▸ **O que fazer**
No texto sobre terrorismo e valores universais, diga tudo aquilo de que, segundo o autor, eleger presidentes pelo voto não protege os países quando os EUA veem ameaça aos seus interesses.

▸ **Texto original**
• • •

Depois dos ataques às Torres Gêmeas de Nova Iorque, muitos países foram levados
a adotar, independentemente das condições locais, medidas excepcionais de luta
contra o terrorismo, nomeadamente a promulgar novas normas de criminalização do
terrorismo (o “direito penal do inimigo”) que violam os princípios
constitucionais do primado do direito. Muitos países aproveitaram esta
legislação de exceção para eliminar ou neutralizar adversários políticos, agora
considerados terroristas. Foi o caso dos militantes indígenas Mapuches do Chile
por defenderem a integridade dos seus territórios.
(6) A
interpretação legítima dada aos valores universais é a que é ratificada pela
potência hegemônica do momento. As liberdades autorizadas justificam a
repressão das liberdades não autorizadas. Sabe-se hoje que o regime da Líbia
foi violentamente eliminado porque o General Kadhafi pretendia dar consistência
política à União Africana e substituir o dólar nas transações de petróleo. Da
mesma forma, muitos países, sobretudo latino-americanos, centro-americanos e
asiáticos, sabem por trágica experiência que eleger democraticamente os seus
presidentes não os protege de interferências, golpes e mesmo imposição de
ditaduras, se os EUA virem na eleição uma ameaça aos seus interesses econômicos
ou geoestratégicos.
(7)
Quando não é possível silenciar as violações dos valores universais por parte
de aliados da potência hegemônica, tais violações devem ser trivializadas ou
justificadas por referência a outros valores supostamente superiores. A
ocupação colonial e ilegal da Palestina por parte de Israel — uma das mais
graves violações do direito internacional dos últimos sessenta e cinco anos —
tem beneficiado de muitas justificações diretas ou indiretas por parte da
Europa (incapaz de enfrentar de forma mais honesta as suas responsabilidades
históricas) e por parte dos EUA (“Israel é o único país democrático da
região”). Crimes de Estado, como o recente assassinato da jornalista
palestiniana Shireen Abu Akleh, não merecem mais que uma nota de pé de página,
mesmo se tais crimes obedecem a um padrão. Segundo o Ministério da Informação
da Palestina, 45 jornalistas foram assassinados por forças israelenses desde
2000.

• • •

(Itens guardados)
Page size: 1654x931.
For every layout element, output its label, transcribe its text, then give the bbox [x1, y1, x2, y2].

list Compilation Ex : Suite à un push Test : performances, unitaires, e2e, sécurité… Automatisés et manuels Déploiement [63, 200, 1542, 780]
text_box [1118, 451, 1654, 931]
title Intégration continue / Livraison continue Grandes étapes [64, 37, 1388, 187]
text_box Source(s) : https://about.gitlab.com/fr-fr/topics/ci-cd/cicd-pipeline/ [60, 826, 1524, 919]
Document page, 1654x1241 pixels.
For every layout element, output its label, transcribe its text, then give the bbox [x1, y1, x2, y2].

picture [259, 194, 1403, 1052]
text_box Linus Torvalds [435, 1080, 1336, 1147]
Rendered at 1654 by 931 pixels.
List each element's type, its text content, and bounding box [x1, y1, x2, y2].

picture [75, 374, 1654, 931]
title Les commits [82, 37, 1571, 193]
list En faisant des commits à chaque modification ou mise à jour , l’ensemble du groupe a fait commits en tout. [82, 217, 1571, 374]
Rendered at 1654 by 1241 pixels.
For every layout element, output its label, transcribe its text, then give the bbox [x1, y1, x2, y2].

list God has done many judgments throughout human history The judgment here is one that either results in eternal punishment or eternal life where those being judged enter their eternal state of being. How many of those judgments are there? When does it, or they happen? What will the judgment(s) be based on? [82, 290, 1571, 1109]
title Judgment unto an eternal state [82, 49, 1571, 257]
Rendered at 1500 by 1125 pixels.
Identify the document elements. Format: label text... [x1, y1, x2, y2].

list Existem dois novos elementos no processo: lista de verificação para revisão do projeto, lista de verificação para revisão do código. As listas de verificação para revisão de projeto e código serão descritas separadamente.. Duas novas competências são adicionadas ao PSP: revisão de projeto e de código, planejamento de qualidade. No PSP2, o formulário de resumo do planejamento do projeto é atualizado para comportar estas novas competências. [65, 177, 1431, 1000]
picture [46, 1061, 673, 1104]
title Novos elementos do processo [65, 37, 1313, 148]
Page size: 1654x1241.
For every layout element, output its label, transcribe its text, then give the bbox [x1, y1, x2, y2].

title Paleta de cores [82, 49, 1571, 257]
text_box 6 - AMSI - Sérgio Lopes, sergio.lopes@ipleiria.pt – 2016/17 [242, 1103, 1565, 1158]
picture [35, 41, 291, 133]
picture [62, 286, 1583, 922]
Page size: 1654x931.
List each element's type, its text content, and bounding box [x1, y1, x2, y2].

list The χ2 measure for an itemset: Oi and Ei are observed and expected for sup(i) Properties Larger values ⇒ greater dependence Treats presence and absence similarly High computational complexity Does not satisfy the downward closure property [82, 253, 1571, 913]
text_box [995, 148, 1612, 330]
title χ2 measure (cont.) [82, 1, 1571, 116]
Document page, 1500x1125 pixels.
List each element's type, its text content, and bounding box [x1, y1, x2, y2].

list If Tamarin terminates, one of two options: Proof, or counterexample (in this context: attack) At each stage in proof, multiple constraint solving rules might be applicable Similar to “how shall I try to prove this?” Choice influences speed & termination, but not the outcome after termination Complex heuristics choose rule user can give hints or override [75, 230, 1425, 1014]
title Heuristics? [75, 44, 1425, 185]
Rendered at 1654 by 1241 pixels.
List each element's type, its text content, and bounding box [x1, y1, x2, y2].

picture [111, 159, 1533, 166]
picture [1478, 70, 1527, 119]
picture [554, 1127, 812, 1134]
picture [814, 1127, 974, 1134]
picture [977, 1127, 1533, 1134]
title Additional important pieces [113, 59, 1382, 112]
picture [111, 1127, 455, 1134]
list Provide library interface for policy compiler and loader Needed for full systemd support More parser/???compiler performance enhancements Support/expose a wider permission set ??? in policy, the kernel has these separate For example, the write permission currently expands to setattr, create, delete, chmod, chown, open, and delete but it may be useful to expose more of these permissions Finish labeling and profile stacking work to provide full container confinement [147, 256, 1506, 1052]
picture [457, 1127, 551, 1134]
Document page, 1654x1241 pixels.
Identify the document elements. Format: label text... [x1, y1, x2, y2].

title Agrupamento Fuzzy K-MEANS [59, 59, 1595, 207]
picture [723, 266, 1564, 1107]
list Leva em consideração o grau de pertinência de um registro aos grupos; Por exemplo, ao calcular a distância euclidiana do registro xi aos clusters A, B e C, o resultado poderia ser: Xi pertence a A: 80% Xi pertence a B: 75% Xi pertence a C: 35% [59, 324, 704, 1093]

• • •

▸ **Resolução**
Interferências, golpes e imposição de ditaduras.